Los vencedores le perdonan sus desvaríos; se atreven a confiarle gavillas de
mocedad, falanges en ciernes. Aún es tiempo para el profesor pero al poeta,
definitivamente, le ha enmudecido la voz.
Es llegado el
momento de los reconocimientos: algunos, sinceros y reiterados; otros, con
cierto aroma necrofílico -¡qué bueno era!-. Sin duda, el más emotivo para él
sería en el retorno a su Ítaca atlántica; curiosamente, a los pocos días de
habernos despedido en el aula para siempre. Cierro los ojos e imagino al poeta
cantando nuevamente versos camino de Tafira[8], disertando sobre sus
viejos y eternos amores: Góngora, Machado, Morales… También nosotros teníamos
amores cuando nos despedimos del viejo maestro –seguramente, a la francesa-.
El poeta todavía
no ha hecho mutis, pero ha enmudecido y se siente enfermo:
Ya se acerca. Percibo
su transparente paso…
¡Cuántos de sus
discípulos, de sus alumnas no habrán sentido ya la misma cercanía! Yo, empero,
me resisto. Vuelvo la vista atrás para columbrarlo, en su cátedra elevada y
solemne, antitética de su persona. Rebusco en mis mejores palabras su recuerdo
y su enseñanza. Tal vez pueda, todavía, cumplir su presagio y su esperanza:
… a través de la tierra
y de la muerte,
volvéis a acariciarme
todavía.
[1] Son versos de un soneto de mi profesor-poeta, D. Fernando González
Rodríguez (1901-1972), publicado en 1934.

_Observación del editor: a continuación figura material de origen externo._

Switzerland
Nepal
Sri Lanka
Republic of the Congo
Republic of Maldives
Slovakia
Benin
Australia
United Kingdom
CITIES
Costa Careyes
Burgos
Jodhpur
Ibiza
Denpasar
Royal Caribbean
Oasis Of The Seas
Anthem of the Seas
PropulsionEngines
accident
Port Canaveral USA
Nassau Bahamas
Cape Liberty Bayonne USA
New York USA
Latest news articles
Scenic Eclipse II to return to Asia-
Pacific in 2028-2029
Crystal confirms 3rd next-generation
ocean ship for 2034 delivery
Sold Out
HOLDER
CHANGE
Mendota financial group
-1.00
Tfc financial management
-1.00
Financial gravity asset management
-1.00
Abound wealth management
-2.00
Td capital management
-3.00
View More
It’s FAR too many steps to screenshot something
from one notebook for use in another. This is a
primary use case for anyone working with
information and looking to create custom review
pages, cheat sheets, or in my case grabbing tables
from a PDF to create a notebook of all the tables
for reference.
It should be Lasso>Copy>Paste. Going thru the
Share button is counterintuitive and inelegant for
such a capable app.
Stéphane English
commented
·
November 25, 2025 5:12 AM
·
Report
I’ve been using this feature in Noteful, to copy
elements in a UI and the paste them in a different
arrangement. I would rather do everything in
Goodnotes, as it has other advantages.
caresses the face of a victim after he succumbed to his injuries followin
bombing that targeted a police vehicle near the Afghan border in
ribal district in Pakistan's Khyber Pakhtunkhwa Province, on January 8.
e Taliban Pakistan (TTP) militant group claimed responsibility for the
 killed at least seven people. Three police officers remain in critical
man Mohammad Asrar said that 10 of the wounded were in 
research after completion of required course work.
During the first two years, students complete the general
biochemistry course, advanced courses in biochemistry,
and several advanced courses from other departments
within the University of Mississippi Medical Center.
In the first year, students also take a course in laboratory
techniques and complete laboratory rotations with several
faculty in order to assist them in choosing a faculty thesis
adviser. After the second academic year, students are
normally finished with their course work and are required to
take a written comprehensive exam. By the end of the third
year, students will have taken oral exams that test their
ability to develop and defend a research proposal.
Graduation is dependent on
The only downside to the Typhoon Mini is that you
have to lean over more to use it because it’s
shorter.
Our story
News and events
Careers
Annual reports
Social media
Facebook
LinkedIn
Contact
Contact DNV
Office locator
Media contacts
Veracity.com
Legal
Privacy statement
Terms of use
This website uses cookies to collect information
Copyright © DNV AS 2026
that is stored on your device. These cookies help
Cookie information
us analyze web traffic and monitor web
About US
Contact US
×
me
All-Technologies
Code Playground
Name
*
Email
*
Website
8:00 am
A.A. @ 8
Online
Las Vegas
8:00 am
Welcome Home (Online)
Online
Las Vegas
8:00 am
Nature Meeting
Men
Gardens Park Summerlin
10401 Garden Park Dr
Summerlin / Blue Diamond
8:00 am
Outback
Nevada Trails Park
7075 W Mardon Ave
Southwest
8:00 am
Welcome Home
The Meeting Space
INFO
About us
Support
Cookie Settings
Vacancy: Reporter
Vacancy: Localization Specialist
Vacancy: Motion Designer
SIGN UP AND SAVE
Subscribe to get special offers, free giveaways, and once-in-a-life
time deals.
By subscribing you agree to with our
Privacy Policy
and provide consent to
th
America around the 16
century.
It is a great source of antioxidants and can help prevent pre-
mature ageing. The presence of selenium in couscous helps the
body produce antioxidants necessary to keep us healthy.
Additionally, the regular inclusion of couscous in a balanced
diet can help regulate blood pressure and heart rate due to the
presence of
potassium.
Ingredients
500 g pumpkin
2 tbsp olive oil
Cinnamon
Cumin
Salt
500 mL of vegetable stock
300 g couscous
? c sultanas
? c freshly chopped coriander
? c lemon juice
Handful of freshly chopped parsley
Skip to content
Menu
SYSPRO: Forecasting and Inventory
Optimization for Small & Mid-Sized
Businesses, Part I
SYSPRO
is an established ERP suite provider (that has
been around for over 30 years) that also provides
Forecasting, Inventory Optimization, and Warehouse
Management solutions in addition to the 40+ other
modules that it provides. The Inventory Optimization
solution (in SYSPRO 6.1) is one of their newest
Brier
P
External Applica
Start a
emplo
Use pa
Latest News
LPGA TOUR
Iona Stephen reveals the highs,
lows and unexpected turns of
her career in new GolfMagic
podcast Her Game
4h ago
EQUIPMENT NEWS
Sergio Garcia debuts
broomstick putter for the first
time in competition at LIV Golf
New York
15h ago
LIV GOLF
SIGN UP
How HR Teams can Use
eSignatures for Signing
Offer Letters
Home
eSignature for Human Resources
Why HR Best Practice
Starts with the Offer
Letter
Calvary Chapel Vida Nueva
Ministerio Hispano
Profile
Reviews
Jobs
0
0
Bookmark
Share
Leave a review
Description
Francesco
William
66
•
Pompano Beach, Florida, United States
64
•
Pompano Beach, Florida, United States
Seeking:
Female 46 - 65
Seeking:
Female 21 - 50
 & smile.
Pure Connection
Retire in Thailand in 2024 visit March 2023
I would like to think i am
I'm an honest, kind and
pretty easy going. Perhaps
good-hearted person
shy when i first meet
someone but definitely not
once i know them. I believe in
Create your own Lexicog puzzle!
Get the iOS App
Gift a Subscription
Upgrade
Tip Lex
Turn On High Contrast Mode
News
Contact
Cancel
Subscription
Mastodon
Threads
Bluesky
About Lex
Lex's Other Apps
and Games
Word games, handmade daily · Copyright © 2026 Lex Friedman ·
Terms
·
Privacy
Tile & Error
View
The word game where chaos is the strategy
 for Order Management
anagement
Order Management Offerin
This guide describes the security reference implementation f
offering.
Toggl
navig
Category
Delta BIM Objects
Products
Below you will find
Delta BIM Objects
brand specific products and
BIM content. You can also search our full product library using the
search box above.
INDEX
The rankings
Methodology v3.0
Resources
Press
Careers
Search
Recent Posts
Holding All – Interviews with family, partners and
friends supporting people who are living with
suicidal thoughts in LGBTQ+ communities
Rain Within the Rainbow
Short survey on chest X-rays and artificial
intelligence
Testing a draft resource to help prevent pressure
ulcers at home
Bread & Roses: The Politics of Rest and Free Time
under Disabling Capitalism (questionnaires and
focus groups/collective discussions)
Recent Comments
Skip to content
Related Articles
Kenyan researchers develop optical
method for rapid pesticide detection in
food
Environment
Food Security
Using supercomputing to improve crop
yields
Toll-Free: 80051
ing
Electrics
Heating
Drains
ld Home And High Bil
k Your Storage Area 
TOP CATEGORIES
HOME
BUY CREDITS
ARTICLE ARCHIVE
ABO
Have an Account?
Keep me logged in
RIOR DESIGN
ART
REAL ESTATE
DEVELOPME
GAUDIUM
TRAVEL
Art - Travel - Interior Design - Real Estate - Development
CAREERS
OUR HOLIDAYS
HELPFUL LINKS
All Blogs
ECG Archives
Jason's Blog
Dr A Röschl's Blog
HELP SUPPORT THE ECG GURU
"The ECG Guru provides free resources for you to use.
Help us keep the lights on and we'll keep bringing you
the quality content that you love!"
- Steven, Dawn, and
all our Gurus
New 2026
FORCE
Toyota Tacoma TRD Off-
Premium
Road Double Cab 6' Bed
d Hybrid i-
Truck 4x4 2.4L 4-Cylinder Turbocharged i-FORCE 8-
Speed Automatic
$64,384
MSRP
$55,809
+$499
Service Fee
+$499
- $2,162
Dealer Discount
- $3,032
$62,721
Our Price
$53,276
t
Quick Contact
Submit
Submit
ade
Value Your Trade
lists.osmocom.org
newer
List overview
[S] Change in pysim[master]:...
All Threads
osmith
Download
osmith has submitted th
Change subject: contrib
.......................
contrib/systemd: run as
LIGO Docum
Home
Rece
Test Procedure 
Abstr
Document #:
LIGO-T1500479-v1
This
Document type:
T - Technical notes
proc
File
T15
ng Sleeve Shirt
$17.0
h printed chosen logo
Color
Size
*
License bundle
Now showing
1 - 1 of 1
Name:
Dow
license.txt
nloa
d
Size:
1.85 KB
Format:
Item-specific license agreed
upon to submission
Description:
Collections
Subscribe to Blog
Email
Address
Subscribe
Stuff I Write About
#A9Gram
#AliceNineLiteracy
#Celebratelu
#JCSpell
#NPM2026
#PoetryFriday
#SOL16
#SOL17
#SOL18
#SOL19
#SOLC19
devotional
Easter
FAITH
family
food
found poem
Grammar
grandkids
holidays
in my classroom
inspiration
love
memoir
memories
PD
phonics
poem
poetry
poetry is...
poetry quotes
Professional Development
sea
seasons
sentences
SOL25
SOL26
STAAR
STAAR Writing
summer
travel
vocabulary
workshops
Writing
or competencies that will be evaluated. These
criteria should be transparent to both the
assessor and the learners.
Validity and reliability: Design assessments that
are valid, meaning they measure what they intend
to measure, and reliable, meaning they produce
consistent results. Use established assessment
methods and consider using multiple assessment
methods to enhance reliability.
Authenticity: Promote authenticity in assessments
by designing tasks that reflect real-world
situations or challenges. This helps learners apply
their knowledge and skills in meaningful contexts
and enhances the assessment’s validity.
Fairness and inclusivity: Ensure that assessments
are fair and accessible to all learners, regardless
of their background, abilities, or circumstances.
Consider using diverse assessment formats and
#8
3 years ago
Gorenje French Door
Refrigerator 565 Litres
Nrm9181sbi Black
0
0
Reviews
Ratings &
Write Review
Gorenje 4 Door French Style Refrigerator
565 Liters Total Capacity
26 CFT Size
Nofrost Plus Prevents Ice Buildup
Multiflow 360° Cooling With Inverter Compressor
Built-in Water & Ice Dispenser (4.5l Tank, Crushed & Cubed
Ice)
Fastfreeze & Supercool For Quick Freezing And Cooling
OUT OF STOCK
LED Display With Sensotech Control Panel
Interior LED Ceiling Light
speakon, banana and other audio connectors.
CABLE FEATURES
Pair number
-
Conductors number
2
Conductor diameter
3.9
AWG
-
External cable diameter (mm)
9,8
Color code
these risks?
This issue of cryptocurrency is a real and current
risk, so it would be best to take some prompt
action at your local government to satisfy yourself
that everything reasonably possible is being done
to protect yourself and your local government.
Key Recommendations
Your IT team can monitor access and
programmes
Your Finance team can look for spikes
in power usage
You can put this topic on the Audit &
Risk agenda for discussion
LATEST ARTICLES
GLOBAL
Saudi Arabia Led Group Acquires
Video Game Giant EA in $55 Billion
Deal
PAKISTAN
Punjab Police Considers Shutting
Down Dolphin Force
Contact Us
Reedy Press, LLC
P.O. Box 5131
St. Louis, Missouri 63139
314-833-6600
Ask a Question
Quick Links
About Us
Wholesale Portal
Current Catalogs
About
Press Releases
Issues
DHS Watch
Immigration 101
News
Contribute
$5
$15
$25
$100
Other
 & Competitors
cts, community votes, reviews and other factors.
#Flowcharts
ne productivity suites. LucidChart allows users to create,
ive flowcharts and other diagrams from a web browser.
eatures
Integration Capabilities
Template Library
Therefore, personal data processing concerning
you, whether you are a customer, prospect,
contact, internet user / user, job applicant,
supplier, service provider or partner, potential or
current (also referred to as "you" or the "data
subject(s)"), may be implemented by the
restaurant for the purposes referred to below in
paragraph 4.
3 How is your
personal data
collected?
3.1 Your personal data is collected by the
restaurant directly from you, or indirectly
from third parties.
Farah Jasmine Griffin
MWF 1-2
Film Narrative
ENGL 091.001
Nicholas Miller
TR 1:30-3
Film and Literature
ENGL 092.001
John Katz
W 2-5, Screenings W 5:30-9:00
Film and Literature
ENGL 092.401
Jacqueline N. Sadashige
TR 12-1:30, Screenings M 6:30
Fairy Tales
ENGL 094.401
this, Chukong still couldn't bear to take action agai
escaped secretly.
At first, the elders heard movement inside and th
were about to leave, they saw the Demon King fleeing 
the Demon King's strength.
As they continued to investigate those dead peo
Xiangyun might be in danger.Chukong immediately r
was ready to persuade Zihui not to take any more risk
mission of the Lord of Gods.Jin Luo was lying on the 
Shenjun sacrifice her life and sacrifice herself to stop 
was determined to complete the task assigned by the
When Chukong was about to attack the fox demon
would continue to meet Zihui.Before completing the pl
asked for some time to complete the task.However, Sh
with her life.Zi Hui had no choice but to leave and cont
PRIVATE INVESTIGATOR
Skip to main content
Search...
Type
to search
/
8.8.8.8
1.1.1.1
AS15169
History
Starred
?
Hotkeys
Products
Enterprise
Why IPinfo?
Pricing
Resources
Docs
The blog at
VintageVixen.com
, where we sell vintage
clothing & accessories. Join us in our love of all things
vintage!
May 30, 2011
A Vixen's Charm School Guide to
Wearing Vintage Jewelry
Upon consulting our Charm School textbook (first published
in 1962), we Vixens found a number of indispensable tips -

[2] Letrilla de Góngora: No vayas Gil al sotillo, que yo sé/quien novio al sotillo fue/que
volvió después novillo.
[3] Pareado de endecasílabos anapésticos o de
gaita gallega, de origen popular y recogido, entre otros muchos, por Menéndez
Pelayo.
[4] Sobre la esposa del Poeta, véanse: ABC de 13 de junio de 19 28, págs. 4 y 6; Mª
Antonia Salvador González, La depuración
del profesorado femenino en la guerra civil: el caso de Doña Rosario Fuentes,
del Instituto Zorrilla de Valladolid, en CEE Participación educativa, número 15, noviembre 2010, pp.
225/233.
[5] Alusión al poeta canario Tomás Morales
Castellano (1884-1921).
[6] Como el Poeta puso en boca de su padre: Hay que ganar el pan de la familia / de la
mejor manera que se pueda.
[7] Alusión a un verso del Cantar de Mío Cid, que bien podría encerrar la primera metáfora de
la lengua castellana.
[8] Así lo recordaba Vicente Boada, amigo del
Poeta, de sus años juveniles canarios.